[Items from a data source]
_ _ _
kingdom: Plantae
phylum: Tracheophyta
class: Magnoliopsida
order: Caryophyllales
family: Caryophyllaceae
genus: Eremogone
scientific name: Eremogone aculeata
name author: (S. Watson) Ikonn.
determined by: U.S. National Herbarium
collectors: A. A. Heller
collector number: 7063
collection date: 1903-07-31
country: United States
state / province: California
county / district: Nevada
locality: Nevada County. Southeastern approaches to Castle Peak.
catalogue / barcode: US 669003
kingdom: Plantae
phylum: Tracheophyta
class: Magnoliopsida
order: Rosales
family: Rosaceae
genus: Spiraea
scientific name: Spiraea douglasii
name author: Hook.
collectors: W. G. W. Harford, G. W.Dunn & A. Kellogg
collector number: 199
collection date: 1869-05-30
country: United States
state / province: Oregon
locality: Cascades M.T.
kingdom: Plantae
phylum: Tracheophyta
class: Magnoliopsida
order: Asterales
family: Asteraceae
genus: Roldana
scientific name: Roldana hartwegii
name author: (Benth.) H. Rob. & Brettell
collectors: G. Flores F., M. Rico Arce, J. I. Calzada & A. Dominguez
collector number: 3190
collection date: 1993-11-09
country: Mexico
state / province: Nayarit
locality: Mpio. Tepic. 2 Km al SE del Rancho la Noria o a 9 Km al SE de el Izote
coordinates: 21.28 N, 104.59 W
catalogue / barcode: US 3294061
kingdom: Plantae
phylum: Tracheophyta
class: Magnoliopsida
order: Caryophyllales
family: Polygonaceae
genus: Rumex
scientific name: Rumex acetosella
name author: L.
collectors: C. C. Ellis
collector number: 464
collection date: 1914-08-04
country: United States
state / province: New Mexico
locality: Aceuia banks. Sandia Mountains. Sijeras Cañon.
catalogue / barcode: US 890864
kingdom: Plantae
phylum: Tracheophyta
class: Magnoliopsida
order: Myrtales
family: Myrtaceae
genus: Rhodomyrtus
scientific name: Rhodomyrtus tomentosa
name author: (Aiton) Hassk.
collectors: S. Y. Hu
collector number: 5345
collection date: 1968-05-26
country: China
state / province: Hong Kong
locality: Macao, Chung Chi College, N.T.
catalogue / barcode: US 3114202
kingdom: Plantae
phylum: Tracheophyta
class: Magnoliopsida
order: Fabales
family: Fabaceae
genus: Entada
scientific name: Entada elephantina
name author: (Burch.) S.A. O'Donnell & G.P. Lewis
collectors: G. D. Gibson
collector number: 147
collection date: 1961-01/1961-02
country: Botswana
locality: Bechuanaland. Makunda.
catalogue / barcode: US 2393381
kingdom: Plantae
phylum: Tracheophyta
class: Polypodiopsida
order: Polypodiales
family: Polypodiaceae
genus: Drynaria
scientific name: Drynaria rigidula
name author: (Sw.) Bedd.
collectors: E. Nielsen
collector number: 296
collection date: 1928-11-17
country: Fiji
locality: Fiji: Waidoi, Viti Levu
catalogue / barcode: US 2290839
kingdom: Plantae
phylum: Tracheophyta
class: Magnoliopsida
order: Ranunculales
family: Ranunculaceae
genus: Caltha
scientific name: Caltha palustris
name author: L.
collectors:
_ _ _
# Exercise brief
Repeat every line of the records above character for character, from the first field through the last.

# Correct response
kingdom: Plantae
phylum: Tracheophyta
class: Magnoliopsida
order: Caryophyllales
family: Caryophyllaceae
genus: Eremogone
scientific name: Eremogone aculeata
name author: (S. Watson) Ikonn.
determined by: U.S. National Herbarium
collectors: A. A. Heller
collector number: 7063
collection date: 1903-07-31
country: United States
state / province: California
county / district: Nevada
locality: Nevada County. Southeastern approaches to Castle Peak.
catalogue / barcode: US 669003
kingdom: Plantae
phylum: Tracheophyta
class: Magnoliopsida
order: Rosales
family: Rosaceae
genus: Spiraea
scientific name: Spiraea douglasii
name author: Hook.
collectors: W. G. W. Harford, G. W.Dunn & A. Kellogg
collector number: 199
collection date: 1869-05-30
country: United States
state / province: Oregon
locality: Cascades M.T.
kingdom: Plantae
phylum: Tracheophyta
class: Magnoliopsida
order: Asterales
family: Asteraceae
genus: Roldana
scientific name: Roldana hartwegii
name author: (Benth.) H. Rob. & Brettell
collectors: G. Flores F., M. Rico Arce, J. I. Calzada & A. Dominguez
collector number: 3190
collection date: 1993-11-09
country: Mexico
state / province: Nayarit
locality: Mpio. Tepic. 2 Km al SE del Rancho la Noria o a 9 Km al SE de el Izote
coordinates: 21.28 N, 104.59 W
catalogue / barcode: US 3294061
kingdom: Plantae
phylum: Tracheophyta
class: Magnoliopsida
order: Caryophyllales
family: Polygonaceae
genus: Rumex
scientific name: Rumex acetosella
name author: L.
collectors: C. C. Ellis
collector number: 464
collection date: 1914-08-04
country: United States
state / province: New Mexico
locality: Aceuia banks. Sandia Mountains. Sijeras Cañon.
catalogue / barcode: US 890864
kingdom: Plantae
phylum: Tracheophyta
class: Magnoliopsida
order: Myrtales
family: Myrtaceae
genus: Rhodomyrtus
scientific name: Rhodomyrtus tomentosa
name author: (Aiton) Hassk.
collectors: S. Y. Hu
collector number: 5345
collection date: 1968-05-26
country: China
state / province: Hong Kong
locality: Macao, Chung Chi College, N.T.
catalogue / barcode: US 3114202
kingdom: Plantae
phylum: Tracheophyta
class: Magnoliopsida
order: Fabales
family: Fabaceae
genus: Entada
scientific name: Entada elephantina
name author: (Burch.) S.A. O'Donnell & G.P. Lewis
collectors: G. D. Gibson
collector number: 147
collection date: 1961-01/1961-02
country: Botswana
locality: Bechuanaland. Makunda.
catalogue / barcode: US 2393381
kingdom: Plantae
phylum: Tracheophyta
class: Polypodiopsida
order: Polypodiales
family: Polypodiaceae
genus: Drynaria
scientific name: Drynaria rigidula
name author: (Sw.) Bedd.
collectors: E. Nielsen
collector number: 296
collection date: 1928-11-17
country: Fiji
locality: Fiji: Waidoi, Viti Levu
catalogue / barcode: US 2290839
kingdom: Plantae
phylum: Tracheophyta
class: Magnoliopsida
order: Ranunculales
family: Ranunculaceae
genus: Caltha
scientific name: Caltha palustris
name author: L.
collectors:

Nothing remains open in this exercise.